▸ WORK ORDER
Summarize the advice on starting a developer user group in two sentences.

(SOURCE EXTRACT begins)

I see from your profile that you're based in Warrington. What type of user group were you looking for .NET, Java, SQL ... general? There's a nice group in Manchester that you might be interested in: http://www.nxtgenug.net/Region.aspx?RegionID=11

In my experience, user groups derive their focus out of what the co-ordinator (or group of co-ordinators) is interested in. For example, if you are big into Silverlight then your own group would probably have that bias. Similarly, if your focus is more to network with other local devs just to chat, maybe code a little, talk about jobs and share experiences, then you will find that people with similar persuasions will join you. After all, there is not much point to a group where the people attending are not interested in the information that they get from the group :)

Depending on what it is that you are looking to get out of spending time with other devs will determine whether you want your group to be an educational group or a networking group. Groups like London's Silverlight user group, London .NET and the regional NxtGen User Groups focus more on education and sharing knowledge. They invite a monthly speaker to come and share their specialities with the group. On the other hand "meetups" (I think there is a fledgling one in Cambridge) have a more social aspect where the attendees participate more to spend leisure time after work with like-minded people rather than to necessarily "learn about" new stuff.

If you haven't yet got a feel for what you want your group to focus on, maybe you could arrange an informal meetup to see what others in your area are interested in - educational talks or networking - that may help to determine the expectations of your potential attendees and formulate the best plan.

Depending on what type of group you have, there are a lot of places that you can promote your group or meetup. Microsoft operate a list that includes UK events in its Flash newsletter. Twitter is a great way to promote your group, since people in the UK community share links and events like wildfire. You might also try promoting it to local companies that you know have an IT/development department, maybe a printed flyer or a quick call to the company to get the email address of someone who might be interested enough to share the group information with their colleagues. I would offer this advice: don't be put off if you don't get great traction right away. We have a .NET user group in Cambridge and it has taken us a long time (almost 4 years, I think) to get a regular turn out of 30-40 each month. The success and benefits of your group will depend on your commitment to keep pushing on through even if you think you're not getting anywhere.

As to the financial side of things, the single biggest pain in the butt is finding a venue who will allow you to make a regular arrangement to hold your meeting there. If you plan to do more of the networking thing, this might not pose such a problem for you as you can arrange to meet at a pub or coffee house where you can usually ask to reserve a little bit of space for no fee. If you are going for the regular education meeting style approach, try asking your company if they might let you have a room in your building one night each month to hold it. Regularity and consistency is one of the keys to hosting a successful educational user group.

(SOURCE EXTRACT ends)
(DATA FOR REVIEW begins)

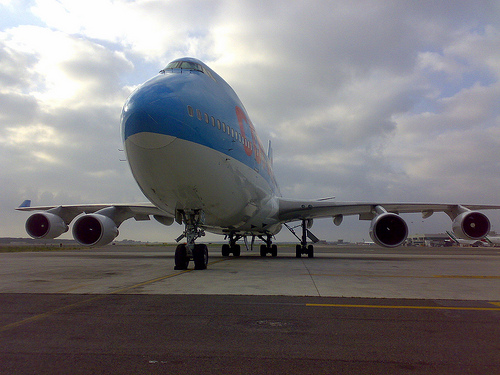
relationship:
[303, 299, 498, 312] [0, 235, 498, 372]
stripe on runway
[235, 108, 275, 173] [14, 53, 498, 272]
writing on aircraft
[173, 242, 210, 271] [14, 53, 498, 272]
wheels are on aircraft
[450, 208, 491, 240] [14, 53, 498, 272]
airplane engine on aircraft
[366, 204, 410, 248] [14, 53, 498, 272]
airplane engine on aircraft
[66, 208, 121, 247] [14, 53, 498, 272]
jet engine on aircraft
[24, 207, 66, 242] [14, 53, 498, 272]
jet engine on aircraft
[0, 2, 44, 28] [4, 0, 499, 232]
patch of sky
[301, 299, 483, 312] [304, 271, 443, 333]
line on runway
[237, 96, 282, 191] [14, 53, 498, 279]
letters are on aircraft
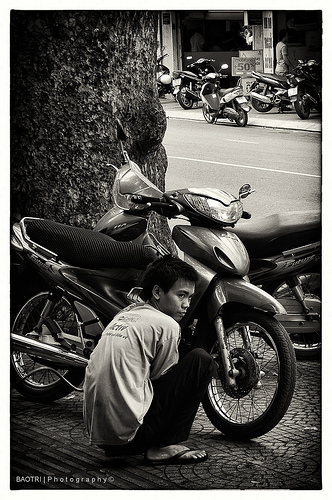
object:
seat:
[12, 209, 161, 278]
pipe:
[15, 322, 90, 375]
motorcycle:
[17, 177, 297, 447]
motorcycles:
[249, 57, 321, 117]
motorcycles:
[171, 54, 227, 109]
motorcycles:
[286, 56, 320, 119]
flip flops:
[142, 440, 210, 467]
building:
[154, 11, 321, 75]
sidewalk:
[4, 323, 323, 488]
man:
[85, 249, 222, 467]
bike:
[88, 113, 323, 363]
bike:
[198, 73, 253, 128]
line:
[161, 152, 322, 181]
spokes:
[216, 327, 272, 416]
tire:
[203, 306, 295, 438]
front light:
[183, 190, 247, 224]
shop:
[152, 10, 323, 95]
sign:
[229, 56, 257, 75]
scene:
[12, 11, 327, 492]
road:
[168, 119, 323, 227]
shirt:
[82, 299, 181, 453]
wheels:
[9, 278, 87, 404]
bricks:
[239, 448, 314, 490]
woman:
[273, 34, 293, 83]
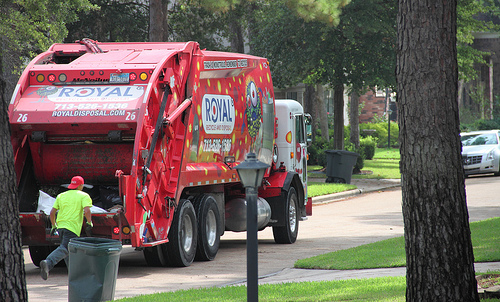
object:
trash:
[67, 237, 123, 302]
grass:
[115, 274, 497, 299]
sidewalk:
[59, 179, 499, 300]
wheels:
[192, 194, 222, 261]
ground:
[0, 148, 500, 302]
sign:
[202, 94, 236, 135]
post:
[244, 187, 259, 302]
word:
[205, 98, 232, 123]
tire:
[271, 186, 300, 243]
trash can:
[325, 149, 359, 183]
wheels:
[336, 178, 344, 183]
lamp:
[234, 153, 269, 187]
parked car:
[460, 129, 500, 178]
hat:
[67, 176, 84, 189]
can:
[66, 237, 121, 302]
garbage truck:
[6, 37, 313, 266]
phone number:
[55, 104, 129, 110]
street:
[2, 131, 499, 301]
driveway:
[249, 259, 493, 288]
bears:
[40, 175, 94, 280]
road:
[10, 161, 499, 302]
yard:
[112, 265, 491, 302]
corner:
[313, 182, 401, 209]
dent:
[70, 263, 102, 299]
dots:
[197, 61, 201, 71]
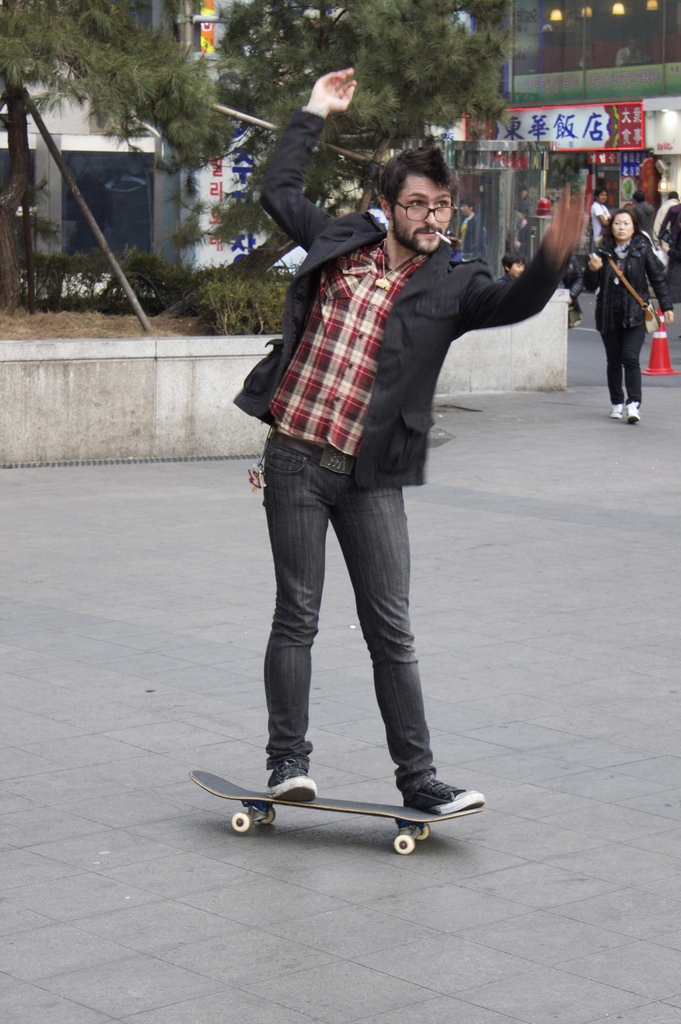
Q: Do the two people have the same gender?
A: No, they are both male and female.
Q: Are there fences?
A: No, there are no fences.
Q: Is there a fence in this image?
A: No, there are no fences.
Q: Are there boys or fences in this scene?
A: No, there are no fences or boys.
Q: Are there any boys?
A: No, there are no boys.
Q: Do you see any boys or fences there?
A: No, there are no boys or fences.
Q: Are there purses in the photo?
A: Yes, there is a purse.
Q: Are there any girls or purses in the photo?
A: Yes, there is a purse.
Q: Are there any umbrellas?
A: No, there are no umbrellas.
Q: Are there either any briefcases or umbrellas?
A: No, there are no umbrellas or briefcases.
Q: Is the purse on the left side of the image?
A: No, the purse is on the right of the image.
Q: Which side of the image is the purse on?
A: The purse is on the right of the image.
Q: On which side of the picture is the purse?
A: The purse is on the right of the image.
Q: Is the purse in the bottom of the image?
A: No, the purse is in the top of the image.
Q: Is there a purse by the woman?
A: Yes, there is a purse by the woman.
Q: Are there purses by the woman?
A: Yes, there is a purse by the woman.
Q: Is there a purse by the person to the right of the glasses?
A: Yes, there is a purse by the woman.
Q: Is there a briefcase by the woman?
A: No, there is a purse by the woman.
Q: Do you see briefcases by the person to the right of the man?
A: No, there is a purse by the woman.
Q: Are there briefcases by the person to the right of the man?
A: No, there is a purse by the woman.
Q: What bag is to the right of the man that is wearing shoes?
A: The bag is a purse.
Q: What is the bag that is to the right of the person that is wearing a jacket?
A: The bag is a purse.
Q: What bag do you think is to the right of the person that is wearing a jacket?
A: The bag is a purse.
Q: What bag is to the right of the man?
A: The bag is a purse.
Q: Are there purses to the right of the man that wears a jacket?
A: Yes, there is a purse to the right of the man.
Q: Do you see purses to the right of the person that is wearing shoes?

(DATA FOR REVIEW ends)

▸ SOLUTION TO THIS TASK
A user group tends to take its focus from its coordinator's interests, and it can be either an educational group with a monthly speaker or a more social networking meetup. Such a group can be promoted through Microsoft's Flash newsletter, Twitter and local companies, and success depends on persistence and a regular venue, such as a pub or coffee house for networking or a company room for educational meetings.